WORK REQUIRED: Look through the entries for the string "ceiling", and copy each line that holds it.

╭─ RECORDS SHOWN

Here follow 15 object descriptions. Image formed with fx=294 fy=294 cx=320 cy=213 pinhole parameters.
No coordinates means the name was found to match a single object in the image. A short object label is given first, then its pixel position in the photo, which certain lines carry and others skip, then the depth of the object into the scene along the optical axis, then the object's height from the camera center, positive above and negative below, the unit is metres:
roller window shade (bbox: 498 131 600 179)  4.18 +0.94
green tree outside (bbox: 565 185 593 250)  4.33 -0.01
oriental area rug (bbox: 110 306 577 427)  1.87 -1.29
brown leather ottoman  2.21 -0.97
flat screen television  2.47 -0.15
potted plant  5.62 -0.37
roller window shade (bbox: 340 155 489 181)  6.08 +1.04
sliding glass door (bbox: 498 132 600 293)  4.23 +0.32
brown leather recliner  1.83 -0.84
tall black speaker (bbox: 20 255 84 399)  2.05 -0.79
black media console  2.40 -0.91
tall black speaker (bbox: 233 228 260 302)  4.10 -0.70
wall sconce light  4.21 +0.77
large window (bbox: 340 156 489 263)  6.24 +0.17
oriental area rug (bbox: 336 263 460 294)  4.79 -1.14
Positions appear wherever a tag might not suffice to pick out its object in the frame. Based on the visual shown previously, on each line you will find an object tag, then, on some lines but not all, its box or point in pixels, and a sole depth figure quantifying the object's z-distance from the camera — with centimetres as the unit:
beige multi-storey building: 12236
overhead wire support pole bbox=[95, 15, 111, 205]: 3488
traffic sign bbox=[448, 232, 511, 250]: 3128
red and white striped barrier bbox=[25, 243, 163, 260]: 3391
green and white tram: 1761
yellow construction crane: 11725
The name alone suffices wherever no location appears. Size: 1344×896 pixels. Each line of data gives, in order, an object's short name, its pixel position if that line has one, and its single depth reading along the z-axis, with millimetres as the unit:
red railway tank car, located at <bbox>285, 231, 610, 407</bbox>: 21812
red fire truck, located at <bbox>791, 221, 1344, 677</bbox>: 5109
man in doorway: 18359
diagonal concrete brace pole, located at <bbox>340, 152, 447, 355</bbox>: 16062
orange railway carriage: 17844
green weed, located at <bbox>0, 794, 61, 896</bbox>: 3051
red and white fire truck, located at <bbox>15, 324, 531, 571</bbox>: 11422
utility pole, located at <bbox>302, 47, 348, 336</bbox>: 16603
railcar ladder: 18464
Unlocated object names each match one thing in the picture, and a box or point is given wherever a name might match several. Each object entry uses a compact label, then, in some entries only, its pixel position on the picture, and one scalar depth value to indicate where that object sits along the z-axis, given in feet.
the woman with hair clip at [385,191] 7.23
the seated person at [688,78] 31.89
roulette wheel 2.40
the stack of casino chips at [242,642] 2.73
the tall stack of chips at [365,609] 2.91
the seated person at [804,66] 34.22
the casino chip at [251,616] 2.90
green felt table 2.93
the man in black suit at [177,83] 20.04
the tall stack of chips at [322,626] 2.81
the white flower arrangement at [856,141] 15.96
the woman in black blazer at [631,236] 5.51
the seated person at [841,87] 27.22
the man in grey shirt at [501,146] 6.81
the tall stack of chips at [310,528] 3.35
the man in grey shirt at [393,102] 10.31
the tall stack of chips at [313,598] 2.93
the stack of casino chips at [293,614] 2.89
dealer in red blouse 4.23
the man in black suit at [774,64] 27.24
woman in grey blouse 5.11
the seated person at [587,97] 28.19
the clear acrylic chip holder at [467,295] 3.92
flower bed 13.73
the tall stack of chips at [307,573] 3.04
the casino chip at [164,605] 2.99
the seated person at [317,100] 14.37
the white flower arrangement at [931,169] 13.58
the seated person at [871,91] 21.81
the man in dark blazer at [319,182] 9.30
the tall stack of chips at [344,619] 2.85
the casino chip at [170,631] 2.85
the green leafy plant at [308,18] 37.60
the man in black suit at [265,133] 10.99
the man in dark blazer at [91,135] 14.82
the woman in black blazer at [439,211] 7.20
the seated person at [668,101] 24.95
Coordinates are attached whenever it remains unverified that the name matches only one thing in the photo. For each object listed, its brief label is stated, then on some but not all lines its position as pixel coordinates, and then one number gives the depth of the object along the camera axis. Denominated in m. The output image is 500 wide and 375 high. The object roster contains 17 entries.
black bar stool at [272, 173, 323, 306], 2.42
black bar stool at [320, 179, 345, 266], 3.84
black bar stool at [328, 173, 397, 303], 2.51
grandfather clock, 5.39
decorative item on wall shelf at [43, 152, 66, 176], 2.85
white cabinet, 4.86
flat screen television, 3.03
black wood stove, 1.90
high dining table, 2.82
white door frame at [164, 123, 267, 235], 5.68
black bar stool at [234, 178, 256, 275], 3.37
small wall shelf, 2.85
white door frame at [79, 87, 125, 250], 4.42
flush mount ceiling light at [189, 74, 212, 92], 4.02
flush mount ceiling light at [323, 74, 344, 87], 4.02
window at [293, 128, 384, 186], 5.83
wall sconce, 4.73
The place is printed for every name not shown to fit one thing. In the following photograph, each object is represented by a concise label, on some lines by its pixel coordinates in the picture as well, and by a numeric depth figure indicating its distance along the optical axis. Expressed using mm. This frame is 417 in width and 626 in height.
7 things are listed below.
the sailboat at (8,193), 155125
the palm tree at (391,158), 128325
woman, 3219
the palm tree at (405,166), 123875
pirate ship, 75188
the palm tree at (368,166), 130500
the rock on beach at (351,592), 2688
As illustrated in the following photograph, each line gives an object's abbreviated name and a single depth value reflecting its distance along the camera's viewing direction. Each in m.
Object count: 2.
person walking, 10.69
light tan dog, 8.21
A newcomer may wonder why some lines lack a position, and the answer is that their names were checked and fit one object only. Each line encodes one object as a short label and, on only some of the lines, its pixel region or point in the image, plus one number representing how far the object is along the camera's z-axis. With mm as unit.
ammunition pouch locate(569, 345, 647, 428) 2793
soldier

╰─

RESULT BELOW:
flush mount ceiling light at [189, 74, 212, 92], 4.02
flush mount ceiling light at [323, 74, 344, 87], 4.02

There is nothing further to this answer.